In umweltepidemiologischen Studien wurde bei gegenüber bioaerosol-exponierten Personen im Vergleich zu nicht belasteten Personen eine erhöhte Häufigkeit insbesondere für Schleimhautirritationen, chronisch-obstruktive Lungenerkrankungen (COPD), Asthma, Lungenentzündung, Q-Fieber, Infektionen bei Vorgeschädigten (Asthma, COPD) sowie Campylobakteriose und infektiöse Durchfallerkrankungen beobachtet. Neben diesen schädlichen Effekten wurden auch schützende Effekte (insbesondere geringere Häufigkeit von Atopien und Allergien) festgestellt.

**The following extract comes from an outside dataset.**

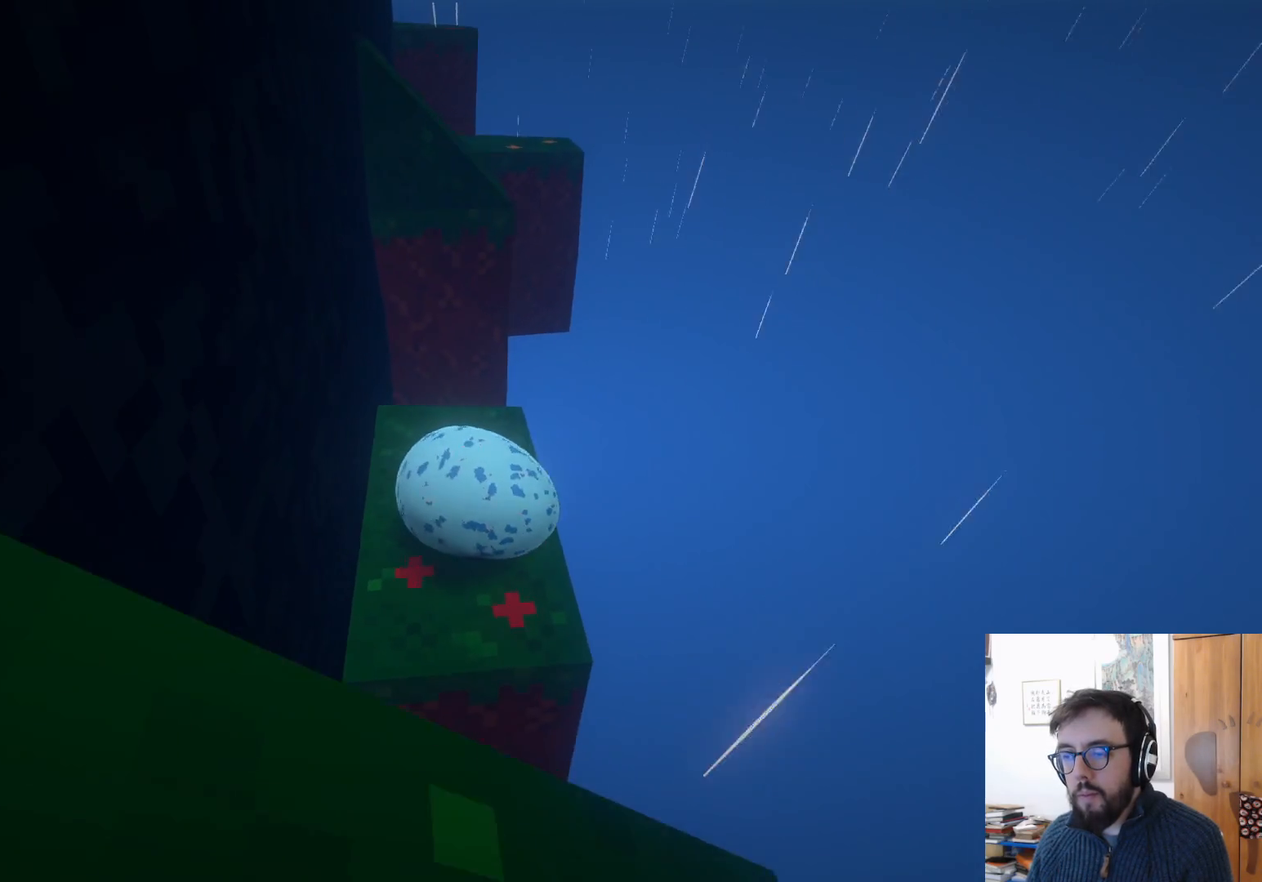
{"buttons": [], "left_stick": "down", "right_stick": "center", "events": [[250, "left_stick", "up-left"], [383, "left_stick", "down-left"], [500, "left_stick", "down"]]}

Aus den vorliegenden Erkenntnissen ergeben sich Hinweise für eine Verknüpfung zwischen einem erhöhten Erkrankungsrisiko der Anwohner und Anwohnerinnen und Bioaerosolen. Eine gesicherte Angabe von Dosis-Wirkungs-Beziehungen zwischen Bioaerosolen und gesundheitlichen Wirkungen ist bislang aber nicht möglich. Die Schwere der möglichen Erkrankungen nach Exposition gegenüber Bioaerosolen macht jedoch eine Bewertung im Sinne des Immissionsschutzes erforderlich.

Gesundheitliche Bewertung

TA Luft

Nach Nr. 5.2.9 TA Luft 2021 sind bei Anlagen, die umweltmedizinisch relevante Bioaerosole in relevantem Umfang emittieren können, zur Emissionsminderung dem Stand der Technik entsprechende Maßnahmen zu treffen. Einen Immissionswert zum Schutz vor Gefahren für die menschliche Gesundheit durch Bioaerosol-Immissionen enthält die TA Luft nicht. Eine Prüfung, ob durch Bioaerosole aus einer Anlage nach BImSchG schädliche Umwelteinwirkungen hervorgerufen werden, ist daher nach Nr. 4.8 TA Luft („Prüfung, soweit Immissionswerte nicht festgelegt sind, und in Sonderfällen“) vorzunehmen. Eine Sonderfallprüfung ist dann erforderlich, wenn hierzu hinreichende Anhaltspunkte vorliegen. Wie konkret bei der Anhaltspunkte- und Sonderfallprüfung vorgegangen werden kann, ist im LAI-Leitfaden Bioaerosole sowie in den Erlassen des MUNV NRW beschrieben.

LAI-Leitfaden Bioaerosole

Mit dem Leitfaden zur Ermittlung und Bewertung von Bioaerosol-Immissionen der Bund/Länderarbeitsgemeinschaft für Immissionsschutz (LAI-Leitfaden Bioaerosole) liegt eine standardisierte Methode zur Bewertung der möglichen Gefahren für die menschliche Gesundheit durch Bioaerosole im Rahmen von immissionsschutzrechtlichen Genehmigungsverfahren vor. Dieser dient zur Prüfung, ob von einer Anlage schädliche Umwelteinwirkungen durch Bioaerosole ausgehen und wann eine Sonderfallprüfung nach Nr. 4.8 TA Luft vorzunehmen ist. Bei Überschreitung der LAI-Orientierungswerte ist eine Sonderfallprüfung nach Nr. 4.8 TA Luft erforderlich. Ferner beschreibt der Leitfaden, wie eine solche Sonderfallprüfung durchzuführen ist. Der LAI-Leitfaden Bioaerosole wird derzeit überarbeitet.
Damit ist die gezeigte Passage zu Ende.